### Excerpt to read
====

= Hamburg, Missouri =

Extinct hamlet in Missouri, U.S.

Hamburg was a small town in St. Charles County, Missouri, United States. Hamburg was one of three towns, along with nearby Howell and Toonerville, that were evacuated and terminated in 1940–1941 when the area was taken over by the United States Department of the Army for the Weldon Spring Ordnance Works, which manufactured trinitrotoluene (TNT) and dinitrotoluene (DNT) and later processed uranium.

==History==
Settled in the 1830s by German immigrants John Nahm, William Koenig, George Mades, Daniel Schmidt, Jacob Schneider and Nickolas Roth, Hamburg was a railroad and river access point and town-center for farm families of the area. The town met its demise in 1941 when the U.S. government purchased the entire area including two other nearby farm communities (Howell and Toonerville) for construction of an ordinance plant to support preparations for World War II. The federal government notified residents in late 1940 of its plan for the plant and by mid-1941 everyone was moved out and the area closed off. Some had negotiated purchase prices and received their payment but others ended up in a long court battle that was not settled until after WWII in the U.S. Supreme Court.

Hamburg (not to be confused with New Hamburg in southeast Missouri) was located along the Missouri River, southwest of St. Charles along Highway 94 in St. Charles County. Nearby farm communities were settled in late 18th century by the Howell and Boone (Daniel Boone and son Daniel Morgan Boone) families. Originally the German settlers of the to-be Hamburg built homes near the Missouri River below and along the bluff, but after flooding the majority of the community moved above the bluff overlooking the river, creating an upper and lower Hamburg.

====

### Camera calibration data
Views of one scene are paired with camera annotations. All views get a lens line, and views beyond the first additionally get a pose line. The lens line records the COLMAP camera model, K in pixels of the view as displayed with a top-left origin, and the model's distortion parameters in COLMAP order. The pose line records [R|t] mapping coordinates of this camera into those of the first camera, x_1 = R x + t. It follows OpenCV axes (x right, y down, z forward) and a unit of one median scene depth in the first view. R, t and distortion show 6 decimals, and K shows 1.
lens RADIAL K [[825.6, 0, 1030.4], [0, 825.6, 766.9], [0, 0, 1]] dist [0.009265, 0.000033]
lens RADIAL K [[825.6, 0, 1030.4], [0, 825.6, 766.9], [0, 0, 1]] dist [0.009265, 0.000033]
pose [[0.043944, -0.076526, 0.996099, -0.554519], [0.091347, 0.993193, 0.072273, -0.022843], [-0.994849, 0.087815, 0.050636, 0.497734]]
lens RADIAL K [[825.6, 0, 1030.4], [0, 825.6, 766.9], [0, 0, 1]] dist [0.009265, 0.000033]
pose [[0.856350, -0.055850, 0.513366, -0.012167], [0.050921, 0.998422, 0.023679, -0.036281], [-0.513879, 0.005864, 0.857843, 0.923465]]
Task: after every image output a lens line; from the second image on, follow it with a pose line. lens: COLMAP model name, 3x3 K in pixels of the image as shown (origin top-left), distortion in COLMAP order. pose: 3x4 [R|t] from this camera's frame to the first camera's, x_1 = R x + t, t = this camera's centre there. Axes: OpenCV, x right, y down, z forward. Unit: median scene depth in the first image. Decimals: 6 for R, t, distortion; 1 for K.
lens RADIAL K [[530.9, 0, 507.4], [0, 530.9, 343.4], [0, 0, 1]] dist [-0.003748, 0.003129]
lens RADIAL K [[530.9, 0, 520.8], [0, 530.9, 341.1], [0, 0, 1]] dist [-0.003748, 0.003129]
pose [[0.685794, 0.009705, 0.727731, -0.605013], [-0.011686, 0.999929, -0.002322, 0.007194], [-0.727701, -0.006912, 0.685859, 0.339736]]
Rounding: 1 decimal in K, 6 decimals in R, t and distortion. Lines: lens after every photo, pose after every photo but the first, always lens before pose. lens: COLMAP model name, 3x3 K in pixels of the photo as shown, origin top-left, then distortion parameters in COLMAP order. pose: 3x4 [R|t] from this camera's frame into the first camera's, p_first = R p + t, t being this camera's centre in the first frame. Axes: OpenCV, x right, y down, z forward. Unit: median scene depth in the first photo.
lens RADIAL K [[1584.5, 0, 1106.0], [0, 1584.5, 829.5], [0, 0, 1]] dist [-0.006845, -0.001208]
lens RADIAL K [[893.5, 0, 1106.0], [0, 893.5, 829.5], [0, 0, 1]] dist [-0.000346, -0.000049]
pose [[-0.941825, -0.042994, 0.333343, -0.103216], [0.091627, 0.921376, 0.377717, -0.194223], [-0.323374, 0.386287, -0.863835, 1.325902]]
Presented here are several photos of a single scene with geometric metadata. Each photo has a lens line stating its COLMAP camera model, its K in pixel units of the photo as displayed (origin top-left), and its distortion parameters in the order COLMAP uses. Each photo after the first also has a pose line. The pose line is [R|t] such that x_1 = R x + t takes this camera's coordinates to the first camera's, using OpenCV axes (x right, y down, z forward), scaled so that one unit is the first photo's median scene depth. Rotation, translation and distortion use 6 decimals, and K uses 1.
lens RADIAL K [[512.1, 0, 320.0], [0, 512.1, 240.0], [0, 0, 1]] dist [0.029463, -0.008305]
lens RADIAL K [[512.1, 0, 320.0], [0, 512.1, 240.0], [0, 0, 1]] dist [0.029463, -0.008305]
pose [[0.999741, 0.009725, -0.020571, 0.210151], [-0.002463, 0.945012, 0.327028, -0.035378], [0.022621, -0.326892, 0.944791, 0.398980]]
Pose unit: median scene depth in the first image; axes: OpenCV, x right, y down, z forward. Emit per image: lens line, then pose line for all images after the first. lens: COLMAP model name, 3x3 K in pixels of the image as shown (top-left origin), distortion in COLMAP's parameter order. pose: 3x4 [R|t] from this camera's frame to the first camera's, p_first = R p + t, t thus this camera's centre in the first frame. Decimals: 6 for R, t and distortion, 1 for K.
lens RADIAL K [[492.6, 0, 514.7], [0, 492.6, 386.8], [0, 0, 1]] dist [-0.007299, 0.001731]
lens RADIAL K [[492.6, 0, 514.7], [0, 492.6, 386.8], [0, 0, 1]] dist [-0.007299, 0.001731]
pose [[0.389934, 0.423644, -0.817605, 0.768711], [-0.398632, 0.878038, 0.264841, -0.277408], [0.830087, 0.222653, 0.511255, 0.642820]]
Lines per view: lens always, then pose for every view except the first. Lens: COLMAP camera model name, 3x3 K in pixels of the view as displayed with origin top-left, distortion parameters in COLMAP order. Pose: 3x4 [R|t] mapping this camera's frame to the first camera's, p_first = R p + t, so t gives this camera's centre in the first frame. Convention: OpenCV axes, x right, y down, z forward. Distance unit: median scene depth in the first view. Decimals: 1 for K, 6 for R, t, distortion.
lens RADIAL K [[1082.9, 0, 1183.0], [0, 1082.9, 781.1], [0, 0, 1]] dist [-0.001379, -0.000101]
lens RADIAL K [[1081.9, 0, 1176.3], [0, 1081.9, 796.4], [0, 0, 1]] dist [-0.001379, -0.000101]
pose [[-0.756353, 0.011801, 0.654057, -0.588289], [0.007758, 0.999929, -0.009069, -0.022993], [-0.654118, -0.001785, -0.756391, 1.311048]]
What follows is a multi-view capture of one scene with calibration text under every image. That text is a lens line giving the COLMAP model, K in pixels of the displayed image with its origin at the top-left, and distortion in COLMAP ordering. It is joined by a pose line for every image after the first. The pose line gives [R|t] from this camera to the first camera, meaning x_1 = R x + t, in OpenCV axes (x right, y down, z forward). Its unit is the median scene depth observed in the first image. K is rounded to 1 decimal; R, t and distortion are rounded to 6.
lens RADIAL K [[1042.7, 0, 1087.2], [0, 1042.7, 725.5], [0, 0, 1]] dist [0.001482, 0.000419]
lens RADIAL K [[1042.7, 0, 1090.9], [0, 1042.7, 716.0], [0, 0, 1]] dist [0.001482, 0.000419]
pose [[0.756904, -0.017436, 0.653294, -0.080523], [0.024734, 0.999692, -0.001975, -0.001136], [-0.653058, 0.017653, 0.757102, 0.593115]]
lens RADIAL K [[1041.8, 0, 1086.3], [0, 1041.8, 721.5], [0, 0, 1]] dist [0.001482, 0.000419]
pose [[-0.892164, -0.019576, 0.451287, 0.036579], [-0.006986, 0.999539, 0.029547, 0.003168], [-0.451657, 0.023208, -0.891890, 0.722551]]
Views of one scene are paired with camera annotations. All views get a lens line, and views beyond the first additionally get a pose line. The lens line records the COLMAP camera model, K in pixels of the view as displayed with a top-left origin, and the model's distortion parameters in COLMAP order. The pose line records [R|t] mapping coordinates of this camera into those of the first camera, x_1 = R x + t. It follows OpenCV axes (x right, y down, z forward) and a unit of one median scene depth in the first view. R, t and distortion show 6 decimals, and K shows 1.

====

### Task to carry out
Please return the part of the Hamburg, Missouri text from "Hamburg was a small" up to and including "later processed uranium.", copied word for word.

### Exercise solution
Hamburg was a small town in St. Charles County, Missouri, United States. Hamburg was one of three towns, along with nearby Howell and Toonerville, that were evacuated and terminated in 1940–1941 when the area was taken over by the United States Department of the Army for the Weldon Spring Ordnance Works, which manufactured trinitrotoluene (TNT) and dinitrotoluene (DNT) and later processed uranium.